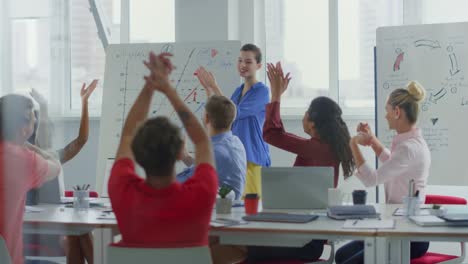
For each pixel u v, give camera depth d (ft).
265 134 12.98
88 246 12.27
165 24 21.26
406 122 12.23
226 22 19.42
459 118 16.84
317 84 19.88
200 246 7.58
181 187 7.76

### [Your assignment]
Drop the images; copy every entry above exactly.

### [Your response]
For each pixel u v, give camera depth d (ft).
265 134 12.98
88 246 12.27
165 24 21.26
406 122 12.23
226 22 19.42
459 118 16.84
317 84 19.88
200 246 7.58
181 187 7.76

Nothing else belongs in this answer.